# Effective half-life multiple exponential decay

1. Mar 14, 2010

### NanakiXIII

Say we have a decay of the form

$$A e^{-a x} + B e^{-b x}$$.

I haven't had much luck trying to calculate the half-life of such a decay (I'm not sure it's possible, analytically), i.e. solve

$$A e^{-a x} + B e^{-b x} = \frac{A+B}{2}$$.

However, if that's not possible, I'm wondering whether there might still be a way to prove that if the above decay has half-life $$t$$, then a decay given by

$$A e^{-a c x} + B e^{-b c x}$$

has half-life $$\frac{t}{c}$$. This seems to be true empirically and would make sense, I think. Does anyone have an idea how one might prove it to be true, though?

2. Mar 15, 2010

### Jmf

Not really a 'proof', but I think it's rather obvious:

If f(t) is a function, then f(ct) is that function scaled to 1/c of it's size in the t-direction.

So if we plot the graph of these two functions, the point at which f(ct)=f(0)/2 will clearly be at 1/c times the point where f(t) = f(0)/2.

EDIT: I just read the above back to myself and it sounded a bit patronizing to say this was 'obvious' - sorry.

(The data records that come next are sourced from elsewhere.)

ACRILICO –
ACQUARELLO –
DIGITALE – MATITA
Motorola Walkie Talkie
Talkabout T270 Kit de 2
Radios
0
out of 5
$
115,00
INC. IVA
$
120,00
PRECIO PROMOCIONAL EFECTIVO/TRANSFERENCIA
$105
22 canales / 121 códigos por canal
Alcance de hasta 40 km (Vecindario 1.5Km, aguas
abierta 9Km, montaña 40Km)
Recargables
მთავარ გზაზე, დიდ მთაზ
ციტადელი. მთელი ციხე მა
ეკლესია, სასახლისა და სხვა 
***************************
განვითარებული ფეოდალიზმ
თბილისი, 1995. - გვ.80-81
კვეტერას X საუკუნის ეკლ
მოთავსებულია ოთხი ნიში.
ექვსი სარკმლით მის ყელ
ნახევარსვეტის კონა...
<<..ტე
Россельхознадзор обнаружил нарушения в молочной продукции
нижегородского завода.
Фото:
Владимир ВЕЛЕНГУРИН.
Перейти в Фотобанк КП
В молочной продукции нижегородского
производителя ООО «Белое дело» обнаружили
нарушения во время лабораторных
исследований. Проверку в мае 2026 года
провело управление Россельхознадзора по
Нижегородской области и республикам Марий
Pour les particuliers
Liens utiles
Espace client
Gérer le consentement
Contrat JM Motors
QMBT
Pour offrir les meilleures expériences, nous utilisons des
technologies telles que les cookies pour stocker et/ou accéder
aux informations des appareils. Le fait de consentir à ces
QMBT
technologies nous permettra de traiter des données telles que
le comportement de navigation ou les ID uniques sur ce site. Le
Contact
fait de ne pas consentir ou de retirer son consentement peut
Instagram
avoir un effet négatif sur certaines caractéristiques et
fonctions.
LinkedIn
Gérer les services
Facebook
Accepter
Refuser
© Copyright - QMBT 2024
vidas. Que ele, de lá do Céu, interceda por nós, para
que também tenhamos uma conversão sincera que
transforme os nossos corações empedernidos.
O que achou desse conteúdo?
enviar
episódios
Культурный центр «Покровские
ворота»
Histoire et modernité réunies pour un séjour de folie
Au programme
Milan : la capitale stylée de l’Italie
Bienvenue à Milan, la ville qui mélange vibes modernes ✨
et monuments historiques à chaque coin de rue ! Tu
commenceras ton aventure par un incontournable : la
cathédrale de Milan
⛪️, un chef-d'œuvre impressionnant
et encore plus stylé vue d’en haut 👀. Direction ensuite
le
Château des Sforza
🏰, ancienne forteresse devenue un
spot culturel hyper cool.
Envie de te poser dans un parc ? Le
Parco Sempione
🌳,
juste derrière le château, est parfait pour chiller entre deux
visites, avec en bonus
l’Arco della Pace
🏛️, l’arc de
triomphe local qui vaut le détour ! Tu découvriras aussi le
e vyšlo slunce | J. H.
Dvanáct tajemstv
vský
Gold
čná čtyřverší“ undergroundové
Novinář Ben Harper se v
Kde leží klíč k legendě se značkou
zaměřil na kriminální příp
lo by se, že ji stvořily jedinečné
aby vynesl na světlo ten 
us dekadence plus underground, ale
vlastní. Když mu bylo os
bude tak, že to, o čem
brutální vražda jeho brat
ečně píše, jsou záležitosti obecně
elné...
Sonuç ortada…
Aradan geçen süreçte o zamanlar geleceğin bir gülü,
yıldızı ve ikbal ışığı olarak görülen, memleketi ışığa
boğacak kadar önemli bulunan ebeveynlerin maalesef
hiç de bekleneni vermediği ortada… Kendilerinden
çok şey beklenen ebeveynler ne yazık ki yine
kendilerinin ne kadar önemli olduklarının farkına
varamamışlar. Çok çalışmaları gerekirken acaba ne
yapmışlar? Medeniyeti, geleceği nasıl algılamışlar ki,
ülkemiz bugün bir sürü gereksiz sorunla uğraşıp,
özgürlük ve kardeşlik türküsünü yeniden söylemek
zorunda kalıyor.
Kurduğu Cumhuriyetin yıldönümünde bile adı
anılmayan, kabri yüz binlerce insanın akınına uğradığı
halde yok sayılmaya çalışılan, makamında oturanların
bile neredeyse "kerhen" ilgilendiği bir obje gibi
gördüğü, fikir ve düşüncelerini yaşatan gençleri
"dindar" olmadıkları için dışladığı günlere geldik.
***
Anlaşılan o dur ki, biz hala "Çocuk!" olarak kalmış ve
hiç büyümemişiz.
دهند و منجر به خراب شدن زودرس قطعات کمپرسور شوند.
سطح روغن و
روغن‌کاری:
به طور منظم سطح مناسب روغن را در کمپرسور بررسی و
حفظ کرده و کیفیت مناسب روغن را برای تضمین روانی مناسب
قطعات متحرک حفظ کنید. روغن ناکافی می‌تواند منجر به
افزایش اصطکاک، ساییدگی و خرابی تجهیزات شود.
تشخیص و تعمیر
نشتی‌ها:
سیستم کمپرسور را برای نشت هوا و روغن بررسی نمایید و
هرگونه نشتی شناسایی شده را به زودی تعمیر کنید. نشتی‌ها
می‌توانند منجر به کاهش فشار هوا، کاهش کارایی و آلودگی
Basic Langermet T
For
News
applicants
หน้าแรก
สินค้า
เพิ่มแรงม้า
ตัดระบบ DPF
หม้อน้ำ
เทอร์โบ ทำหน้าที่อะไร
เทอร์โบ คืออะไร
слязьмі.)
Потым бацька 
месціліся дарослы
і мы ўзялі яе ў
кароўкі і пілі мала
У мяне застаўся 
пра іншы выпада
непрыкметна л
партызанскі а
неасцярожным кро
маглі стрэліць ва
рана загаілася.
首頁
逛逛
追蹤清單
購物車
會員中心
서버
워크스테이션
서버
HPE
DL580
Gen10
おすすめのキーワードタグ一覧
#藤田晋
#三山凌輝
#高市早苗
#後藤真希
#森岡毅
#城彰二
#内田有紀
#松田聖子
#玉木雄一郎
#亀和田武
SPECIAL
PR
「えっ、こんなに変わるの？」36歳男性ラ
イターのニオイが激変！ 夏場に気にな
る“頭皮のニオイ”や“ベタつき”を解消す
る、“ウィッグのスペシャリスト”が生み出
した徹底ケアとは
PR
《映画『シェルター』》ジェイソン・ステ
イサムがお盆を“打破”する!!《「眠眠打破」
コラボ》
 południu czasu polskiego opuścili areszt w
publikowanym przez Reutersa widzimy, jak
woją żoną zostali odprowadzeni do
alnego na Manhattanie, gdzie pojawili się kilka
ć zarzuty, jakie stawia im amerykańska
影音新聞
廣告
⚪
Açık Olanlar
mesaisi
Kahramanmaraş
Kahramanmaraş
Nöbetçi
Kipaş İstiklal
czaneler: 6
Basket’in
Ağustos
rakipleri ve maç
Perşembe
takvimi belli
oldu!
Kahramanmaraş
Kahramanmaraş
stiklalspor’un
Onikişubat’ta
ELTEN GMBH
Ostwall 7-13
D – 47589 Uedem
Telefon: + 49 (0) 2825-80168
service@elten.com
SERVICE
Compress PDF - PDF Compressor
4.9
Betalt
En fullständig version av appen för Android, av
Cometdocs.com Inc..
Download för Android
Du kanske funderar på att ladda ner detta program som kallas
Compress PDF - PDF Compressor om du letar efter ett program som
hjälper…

By way of a proof I suppose you could say let

$$f(x) = A e^{-a x} + B e^{-b x}$$.

and let

$$g(x) = A e^{-a c x} + B e^{-b c x}$$.

then:

$$g(x) = f(cx)$$

or equivalently:

$$g(\frac{y}{c}) = f(y)$$

So then if 't' is our half life of f, i.e. when:

$$f(t) = \frac{f(0)}{2}$$

then:

$$f(t) = g(\frac{t}{c})$$

Last edited: Mar 15, 2010